Everything is a function in $\lambda$ -Calculus but for the purposes of this post we will extend the core calculus with integers and basic integer operations. In a future post we will go into how integers can be represented as functions (for those unwilling to wait, check out Church Numerals).

Lets start with a sample expression:

$\lambda x . x+y$

This is called an abstraction. In this expression we call the x variable bound and the y variable free. There is one other operation called application. Application takes the form of:

$\lambda x . x+y [x := 3]$

$\lambda$ -Calculus evaluates expressions by simple substitution so the above expression simplifies to $3+y$ . One thing to note about this is that in the term $\lambda x . M$ where $M$ is another term, only free occurences of $x$ get replaced.

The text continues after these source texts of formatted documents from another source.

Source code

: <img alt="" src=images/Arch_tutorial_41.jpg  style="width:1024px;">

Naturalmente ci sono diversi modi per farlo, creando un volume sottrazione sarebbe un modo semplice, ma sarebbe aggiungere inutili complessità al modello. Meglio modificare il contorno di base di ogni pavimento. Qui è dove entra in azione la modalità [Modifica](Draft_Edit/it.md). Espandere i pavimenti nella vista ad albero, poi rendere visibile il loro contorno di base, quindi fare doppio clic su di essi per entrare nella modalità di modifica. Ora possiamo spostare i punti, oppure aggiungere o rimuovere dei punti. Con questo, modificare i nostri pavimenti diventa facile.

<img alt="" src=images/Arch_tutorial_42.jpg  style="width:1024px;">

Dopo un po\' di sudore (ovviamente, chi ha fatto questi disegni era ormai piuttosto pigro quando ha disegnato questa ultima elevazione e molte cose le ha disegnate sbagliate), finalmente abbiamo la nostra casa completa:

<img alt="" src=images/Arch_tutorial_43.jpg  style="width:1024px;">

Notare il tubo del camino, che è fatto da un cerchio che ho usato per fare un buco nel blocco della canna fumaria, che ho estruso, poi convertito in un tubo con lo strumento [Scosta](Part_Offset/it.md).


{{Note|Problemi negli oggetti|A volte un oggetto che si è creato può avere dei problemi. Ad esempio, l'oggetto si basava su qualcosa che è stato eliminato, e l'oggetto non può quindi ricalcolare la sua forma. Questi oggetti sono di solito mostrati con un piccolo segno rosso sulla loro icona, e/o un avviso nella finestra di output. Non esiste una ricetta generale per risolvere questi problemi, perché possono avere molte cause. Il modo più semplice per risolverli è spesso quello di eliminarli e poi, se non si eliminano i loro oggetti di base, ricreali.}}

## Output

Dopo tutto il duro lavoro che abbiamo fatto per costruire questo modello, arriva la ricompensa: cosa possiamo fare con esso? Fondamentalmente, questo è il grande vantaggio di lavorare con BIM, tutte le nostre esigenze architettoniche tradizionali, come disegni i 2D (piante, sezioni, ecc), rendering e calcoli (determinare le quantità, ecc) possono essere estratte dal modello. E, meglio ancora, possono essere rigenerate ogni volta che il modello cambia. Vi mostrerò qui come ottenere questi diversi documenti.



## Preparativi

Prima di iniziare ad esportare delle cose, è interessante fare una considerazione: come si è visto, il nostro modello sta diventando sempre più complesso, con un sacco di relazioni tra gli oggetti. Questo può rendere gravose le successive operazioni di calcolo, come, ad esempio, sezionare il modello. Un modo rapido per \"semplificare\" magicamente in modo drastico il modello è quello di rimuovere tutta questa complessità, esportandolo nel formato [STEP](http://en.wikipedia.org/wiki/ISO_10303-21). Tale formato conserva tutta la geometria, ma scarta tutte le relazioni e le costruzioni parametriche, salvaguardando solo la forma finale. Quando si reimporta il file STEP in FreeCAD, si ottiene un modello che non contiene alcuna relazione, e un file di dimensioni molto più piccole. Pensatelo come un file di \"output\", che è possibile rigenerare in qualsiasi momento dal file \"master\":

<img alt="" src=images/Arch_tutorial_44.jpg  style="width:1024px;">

$\lambda x . \lambda x . x+z [x := 3]$ therefore simplifies to $\lambda x . x+z$ .

All functions are functions of one variable

$\lambda$ -Calculus does not allow abstractions that take multiple arguments. Instead you write functions that return functions which take the next variable.

$\lambda x . \lambda y . x + y$

simplifying this with $x = 3, y = 4$ we get:

$\lambda x . \lambda y . x + y [x := 3][y := 4]$

$\lambda y . 3 + y [y := 4]$

$3 + 4$

$7$

For conciseness, $\lambda x . \lambda y . M$ can be written as $\lambda xy . M$ but it is important to remember that this is a function that takes the value for x and returns a new function.

The Y combinator

It may have occured to you that recursion cannot be implemented with a simple substitution model and there are no looping constructs. How can this be Turing Complete? Recursion can be simulated by using a function $Y$ such that $Yf \equiv f (Yf)$ (ie. a fixed-point function), assume for the moment that such a function $Y$ exists.

If you wanted to represent the factorial function with recursion you could do it as:

$\text{Factorial }x \equiv \text{ if } x == 0 \text{ then } 1 \text{ else } x * \text{ Factorial }(x-1)$

Since terms are not named, and recursion is impossible, we have to write a function that takes (Yf) as a parameter.

$\lambda f . \lambda x . \text{ if } x == 0 \text{ then } 1 \text{ else } x * f (x - 1)$

we’ll call this expression $\text{ Fact }$ for brevity.

Since: $Yf \equiv f (Yf)$

$Y \text{Fact} \equiv \lambda x . \text{ if } x == 0 \text{ then } 1 \text{ else } x * f (x - 1)$ and f is bound to $Y \text{Fact}$ giving us recursion!